• TEXTO DE LA PÁGINA

La otra noche no tuve ganas de trabajar. Estaba indigesta con un proyecto que intento terminar, una nueva novela. Mi mejor opción, en estos casos, es jugar Sims o ver una película. Si mi grado de apatía es alto, la película es la única. Aproveché que mi hijo había dormido fuera de casa para ver la película en su televisión. Todo iba bien, o lo mejor que puede ir cuando estoy en ese estado de susto creativo, hasta que vi, sobre la alfombra, un movimiento extraño. Ahí caminaba algo que no logré descifrar a primera vista porque la alfombra no es blanca. Es un bicho, pensé y me lancé a su exterminio. Mi pisotón no bastó para regresarme esa precaria tranquilidad ante la parálisis creativa. Necesitaba averiguar qué asqueroso animal había sucumbido bajo la suela surcada del tenis. Una cucaracha, no, por favor, rogué anticipando el posible horror mientras me rascaba un brazo y ya sentía la comezón en la espalda y en una pierna. Sí, tengo fobia a los insectos, y mi cuerpo responde como si un ejército de hormigas lo recorriera. En fin, levanté al bicho, o lo que quedaba de él, con una hoja en blanco, como la página de la que hablan los escritores, para que el contraste me mostrara la anatomía. No, que no sea una cucaracha, dioses todos, por favor. Y obtuve mi respuesta que no fue tan mala, pero tampoco la mejor. En una escala del 1 al 10, el máximo horror me lo provocan las cucarachas; los ciempiés ocupan el número 9. Sí, así fue, lo que había ejecutado era un ciempiés, ni tan grande ni tan pequeño, sólo con el tamaño suficiente para que nunca me fuera a dormir hasta que llegó el amanecer. Sí, busqué en los rincones, bajo las almohadas y bajo todo aquello que pudiera ser un escondite; busqué porque en mi neurosis imaginé una infestación. Nada, no había nada, hasta el día siguiente cuando mi hija se topó con un segundo espécimen. No sé si son como los alacranes de los que dicen que “andan en parejitas”. No sé si era el amante del muerto o bien el muerto resucitado o el fantasma del ciempiés asesino. No pude comprobarlo porque el cuerpecito deshecho del que había matado la noche anterior ya andaba en el camión de la basura. Total, terminé limpiando el cuarto de mi hijo con frenesí alimenticio, como el de un tiburón devorador de polvo, papelitos, telarañas y todo lo que yo creyera era viable para que los ciempiés se produjeran por generación espontánea según lo dictaba mi imaginación.

• DATOS
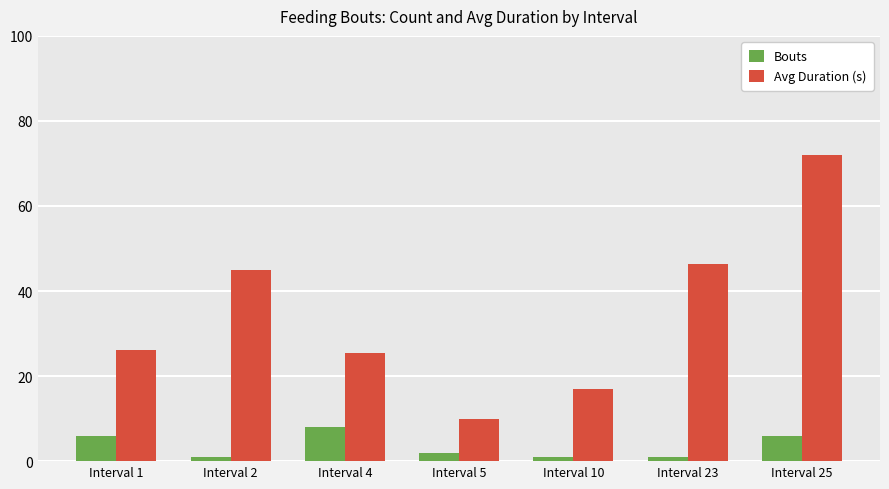

What is the difference between the highest and lowest values at Interval 1?

20.2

• ORDEN DE TRABAJO 1
Resuma en forma de lista el párrafo del relato del ciempiés que comienza con «La otra noche no tuve ganas de trabajar» y conserve sus hechos principales.
• ORDEN DE TRABAJO 2
Continúe el relato del ciempiés a partir de su última oración.

• ESPACIO DE RESPUESTA 1
- Sin ánimo para avanzar en una nueva novela, se elige ver una película en la televisión del hijo, que había dormido fuera de casa.
- Aparece un movimiento extraño sobre la alfombra y el bicho es aplastado de un pisotón.
- Por fobia a los insectos, se teme que sea una cucaracha, el máximo horror en una escala del 1 al 10.
- Al levantarlo con una hoja en blanco resulta ser un ciempiés, que ocupa el número 9 de esa escala.
- No hay sueño hasta el amanecer: se revisan rincones, almohadas y posibles escondites por miedo a una infestación, sin encontrar nada.
- Al día siguiente, la hija encuentra un segundo ciempiés.
- No es posible compararlo con el primero, cuyos restos ya iban en el camión de la basura.
- Todo termina en una limpieza frenética del cuarto del hijo: polvo, papelitos, telarañas y todo lo que pudiera originar más ciempiés.

• ESPACIO DE RESPUESTA 2
Lo sé, es normal encontrar bichos de vez en cuando, más si este departamento colinda con la madre naturaleza; además las lluvias lo verdean todo y provocan la proliferación de sabandijas que buscan guarecerse de la inclemencia. Pero todo esto tuvo su lado amable, pues la adrenalina que me provoca mi aversión también me saca de mis baches creativos. Igual soy yo la que atraigo a esos bichos, para que me hagan reaccionar. Son una especie de hada madrina con exoesqueleto que me apoya en mis proyectos.
No temo a los monstruos de las películas ni a los que ha labrado el hombre o ha dibujado en papiros perdidos. Para mí, mi monstruo personal, exclusivo, tiene antenas y piecitos diminutos, se escurre y se agazapa en cualquier rincón. Mi monstruo cabe en la palma de una mano y bajo la suela del zapato, pero es inmenso como todo monstruo debe serlo. Supongo que todo mi miedo, todo lo que creo desconocido, velado, peligroso y devastador, está reconfigurado en un cuerpecito de insecto. Total, cada quién su infierno. Pero también cada quién su forma de exorcismo, porque así como les temo a los insectos vivos, no tengo reparo alguno en comérmelos.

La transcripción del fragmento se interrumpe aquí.